En realidad, sin dejar de respetar nuestra libertad, Dios no nos ha dejado solos. En nuestra conciencia y también en la Revelación encontramos múltiples indicadores que nos ayudan a tomar la decisión correcta, el modo de superar los abismos, de encontrar el camino que nos lleva a “la casa del Padre”, que es la patria de nuestra verdadera identidad, donde somos y seremos plenamente nosotros mismos. Es cierto que hay situaciones conflictivas y difíciles en las que no es tan sencillo acertar con la solución correcta. Pero nadie nos pide imposibles. Si tenemos buena voluntad, lo importante es que tratemos de hacer las cosas lo mejor que podamos. Además, estamos en proceso y también se puede aprender de los errores.

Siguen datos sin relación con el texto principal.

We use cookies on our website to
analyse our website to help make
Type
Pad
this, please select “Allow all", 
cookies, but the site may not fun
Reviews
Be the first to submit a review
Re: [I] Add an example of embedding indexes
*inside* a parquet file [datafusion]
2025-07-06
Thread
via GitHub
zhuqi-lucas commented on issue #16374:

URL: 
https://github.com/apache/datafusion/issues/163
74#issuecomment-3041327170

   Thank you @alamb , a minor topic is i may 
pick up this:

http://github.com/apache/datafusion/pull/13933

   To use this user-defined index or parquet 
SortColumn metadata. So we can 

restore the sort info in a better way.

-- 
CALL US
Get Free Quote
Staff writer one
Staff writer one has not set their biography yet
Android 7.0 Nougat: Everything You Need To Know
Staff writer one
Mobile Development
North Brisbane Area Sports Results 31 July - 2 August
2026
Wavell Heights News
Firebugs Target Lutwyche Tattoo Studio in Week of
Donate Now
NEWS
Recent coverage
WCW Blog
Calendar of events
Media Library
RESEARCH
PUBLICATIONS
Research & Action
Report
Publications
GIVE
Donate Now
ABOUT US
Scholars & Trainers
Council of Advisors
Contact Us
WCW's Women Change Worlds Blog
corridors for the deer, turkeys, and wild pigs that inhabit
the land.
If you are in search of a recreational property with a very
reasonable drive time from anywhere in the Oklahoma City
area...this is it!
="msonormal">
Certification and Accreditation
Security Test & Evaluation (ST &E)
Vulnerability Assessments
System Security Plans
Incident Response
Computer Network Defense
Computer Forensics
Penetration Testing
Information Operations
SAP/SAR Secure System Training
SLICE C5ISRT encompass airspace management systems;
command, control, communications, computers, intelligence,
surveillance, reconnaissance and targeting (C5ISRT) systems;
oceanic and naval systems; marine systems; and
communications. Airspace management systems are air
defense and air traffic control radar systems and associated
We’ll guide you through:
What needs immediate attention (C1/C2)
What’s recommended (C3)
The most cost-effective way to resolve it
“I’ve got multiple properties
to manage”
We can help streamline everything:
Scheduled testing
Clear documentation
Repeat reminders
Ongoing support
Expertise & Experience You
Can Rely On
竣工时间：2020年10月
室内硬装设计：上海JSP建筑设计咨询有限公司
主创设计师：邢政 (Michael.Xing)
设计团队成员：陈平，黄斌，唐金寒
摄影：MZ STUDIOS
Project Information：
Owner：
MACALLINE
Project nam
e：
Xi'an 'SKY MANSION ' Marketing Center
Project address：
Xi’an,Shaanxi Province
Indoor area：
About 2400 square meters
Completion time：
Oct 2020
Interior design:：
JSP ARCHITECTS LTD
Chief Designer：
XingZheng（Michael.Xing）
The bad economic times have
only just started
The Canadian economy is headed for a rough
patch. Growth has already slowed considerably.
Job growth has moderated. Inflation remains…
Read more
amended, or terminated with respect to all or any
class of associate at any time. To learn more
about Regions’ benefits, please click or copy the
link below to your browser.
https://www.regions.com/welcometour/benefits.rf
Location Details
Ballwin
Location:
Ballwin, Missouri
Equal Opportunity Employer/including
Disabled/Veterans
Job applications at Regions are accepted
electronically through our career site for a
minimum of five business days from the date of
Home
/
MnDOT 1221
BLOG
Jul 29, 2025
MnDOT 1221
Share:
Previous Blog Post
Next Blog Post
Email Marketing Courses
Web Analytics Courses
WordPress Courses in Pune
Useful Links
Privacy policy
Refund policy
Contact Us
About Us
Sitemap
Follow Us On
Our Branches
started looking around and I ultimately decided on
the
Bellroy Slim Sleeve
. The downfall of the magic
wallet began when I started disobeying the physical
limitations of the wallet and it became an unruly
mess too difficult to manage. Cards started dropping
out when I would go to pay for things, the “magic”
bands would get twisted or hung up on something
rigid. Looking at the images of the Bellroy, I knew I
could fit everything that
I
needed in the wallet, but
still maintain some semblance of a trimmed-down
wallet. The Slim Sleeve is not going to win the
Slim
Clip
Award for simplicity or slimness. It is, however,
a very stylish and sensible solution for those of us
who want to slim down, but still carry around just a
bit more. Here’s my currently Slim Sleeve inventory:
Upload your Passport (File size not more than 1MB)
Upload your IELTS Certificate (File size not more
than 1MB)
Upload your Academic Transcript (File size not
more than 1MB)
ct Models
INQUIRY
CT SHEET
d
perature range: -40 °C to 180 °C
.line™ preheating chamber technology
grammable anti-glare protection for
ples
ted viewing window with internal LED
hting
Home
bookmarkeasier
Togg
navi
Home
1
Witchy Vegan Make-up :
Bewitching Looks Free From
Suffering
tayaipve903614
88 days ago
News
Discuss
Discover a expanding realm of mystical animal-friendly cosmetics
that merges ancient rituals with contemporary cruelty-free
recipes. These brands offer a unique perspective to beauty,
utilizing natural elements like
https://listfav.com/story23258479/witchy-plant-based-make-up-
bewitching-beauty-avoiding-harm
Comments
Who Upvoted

Pero podría objetarse, ¿por qué Dios no nos da esas indicaciones de modo más claro y explícito, por medio de signos maravillosos que obliguen nuestro asentimiento? Eso es lo que significa “que resuciten los muertos”. Un “milagrón” al que no podamos oponer la menor duda. Se podría replicar que si Dios nos hablara así, nos avasallaría con su fuerza y podríamos sentir que el espacio de nuestra libertad quedaba indebidamente invadido. Su palabra no sería un diálogo respetuoso con el espacio de nuestra libertad, ni daría oportunidad a una respuesta basada en la fe, es decir, en la confianza. Ahí, claro, está el riesgo de nuestro posible “no” a su oferta. Pero ese riesgo es inherente al respeto de la libertad ajena. Pero es que, además, el “milagrón” no tendría efecto, pues lo importante aquí es un corazón bien dispuesto. Eso es lo que, creo yo, quiere decir Jesús con eso de que “si no escuchan a Moisés y a los profetas, no harán caso ni aunque resucite un muerto”. Si no estamos bien dispuestos, el muerto resucitado nos parecerá una alucinación. Por eso, el único muerto que sí ha resucitado no se apareció a sus verdugos, sino a sus discípulos, “a nosotros, que comimos y bebimos con él” (Hch 10, 41), que somos sus testigos.
Por fin, hay otra forma de presencia de Dios, igualmente respetuosa con nuestra libertad, y que responde a la pregunta de qué hace Dios contra la injusticia, dónde está cuando el hombre sufre. Dios, en Jesucristo está precisamente en el que sufre, sufriendo con él, pasando hambre, muriendo en los campos de exterminio. En Auschwitz Dios estaba rapado y esquelético, e iba vestido con un uniforme a rayas azules y blancas. Eso es lo que “hace” Dios ante la injusticia, padecerla para salvarnos de ella desde dentro. Y además, cuando los que sufren son otros, Dios ha hecho algo, algo importante, algo que nos concierne a todos: nos ha hecho a nosotros, para que salvemos el abismo y remediemos en la medida de nuestra posibilidad el mal que provoca el egoísmo humano, nuestro egoísmo. Y nos ha dado mucho más que a Moisés y los Profetas: nos ha dado a su Hijo Jesucristo, que, por medio de estas parábolas, nos está llamando insistentemente a que tomemos una decisión radical: elegirlo y aceptarlo a Él como Mesías, permitirle transformar nuestra mente y nuestro corazón para ver a Dios en los hermanos, especialmente en los que sufren.
“Cada vez que lo hicisteis con uno de mis hermanos, los más pequeños, conmigo lo hicisteis”.